Barley, dont on suit pourtant les aventures, est le plus énigmatique de tous et, bien sûr, le plus attachant. Il traverse les évènements avec humour et détachement, poussé sans doute, dans un premier temps, par la recherche d’une vérité intérieure, puis par son amour pour Katia. Un amour qui le conduira à trahir son pays lorsqu’il découvrira que celle-ci est menacée. Pour la sauver, il se jouera alors des services secrets occidentaux et soviétiques, en bon joueur d’échecs qu’il est. Malin et insaisissable bonhomme ! L’amour plus fort que la haine, on a tous envie d’y croire, non ?

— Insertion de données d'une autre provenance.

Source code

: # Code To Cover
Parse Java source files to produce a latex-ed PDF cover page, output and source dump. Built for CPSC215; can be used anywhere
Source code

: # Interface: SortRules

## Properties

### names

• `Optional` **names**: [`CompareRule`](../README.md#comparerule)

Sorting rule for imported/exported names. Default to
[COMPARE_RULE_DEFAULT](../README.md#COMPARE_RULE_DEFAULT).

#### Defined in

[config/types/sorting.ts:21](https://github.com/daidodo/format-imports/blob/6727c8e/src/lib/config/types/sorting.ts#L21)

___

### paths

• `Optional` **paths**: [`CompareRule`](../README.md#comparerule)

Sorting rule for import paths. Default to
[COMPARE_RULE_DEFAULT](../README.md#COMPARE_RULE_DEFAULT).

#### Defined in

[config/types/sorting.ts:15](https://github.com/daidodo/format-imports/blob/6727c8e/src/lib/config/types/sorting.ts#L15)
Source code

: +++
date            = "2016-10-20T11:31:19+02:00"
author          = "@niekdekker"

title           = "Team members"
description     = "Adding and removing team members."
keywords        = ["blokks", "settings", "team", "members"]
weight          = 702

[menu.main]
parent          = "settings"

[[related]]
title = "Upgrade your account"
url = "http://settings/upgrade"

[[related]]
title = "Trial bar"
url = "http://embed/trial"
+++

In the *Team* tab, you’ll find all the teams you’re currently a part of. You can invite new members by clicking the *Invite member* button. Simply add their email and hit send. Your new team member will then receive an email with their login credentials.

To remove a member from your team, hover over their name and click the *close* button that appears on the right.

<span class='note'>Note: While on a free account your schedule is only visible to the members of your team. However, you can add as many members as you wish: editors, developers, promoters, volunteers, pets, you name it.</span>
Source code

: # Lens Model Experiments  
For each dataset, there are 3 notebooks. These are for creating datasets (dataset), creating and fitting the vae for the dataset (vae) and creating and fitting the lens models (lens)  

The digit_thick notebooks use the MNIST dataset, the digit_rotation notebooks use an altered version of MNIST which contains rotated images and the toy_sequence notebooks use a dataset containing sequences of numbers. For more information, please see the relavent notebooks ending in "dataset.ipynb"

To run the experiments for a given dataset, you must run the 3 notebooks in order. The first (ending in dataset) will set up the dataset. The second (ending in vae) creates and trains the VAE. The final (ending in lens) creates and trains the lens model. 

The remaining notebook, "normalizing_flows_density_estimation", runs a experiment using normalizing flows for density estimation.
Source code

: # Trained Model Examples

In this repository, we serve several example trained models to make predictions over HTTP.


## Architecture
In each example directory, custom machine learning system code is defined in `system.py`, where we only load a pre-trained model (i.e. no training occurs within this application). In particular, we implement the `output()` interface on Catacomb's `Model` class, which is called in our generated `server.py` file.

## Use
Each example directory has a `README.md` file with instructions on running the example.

Dix ouvrages de John le Carré ont fait l’objet d’une adaptation au cinéma et une poignée d’autres à la télévision. Impressionnant ! La Maison Russie a, pour sa part, été adaptée au cinéma en 1990 par Fred Schepisi avec Sean Connery et Michelle Pfeiffer dans les rôles principaux. Un choix surprenant de prendre l’ancien agent 007 pour incarner le frivole et idéaliste Barley. Quant à Michelle Pfeiffer, ce n’est pas sous ses traits, un peu trop lisses et glamoureux, que j’imaginais la belle Katia. Le film n’a, semble-t-il, pas laissé un souvenir impérissable lors de sa sortie. Mais qui sait, peut-être serais-je agréablement surpris lors d’une prochaine séance de rattrapage ?

couverture de La maison Russie, roman de John Le Carré Robert Laffont
La Maison Russie, roman de John le Carré (1989), éditions Robert Laffont (1989).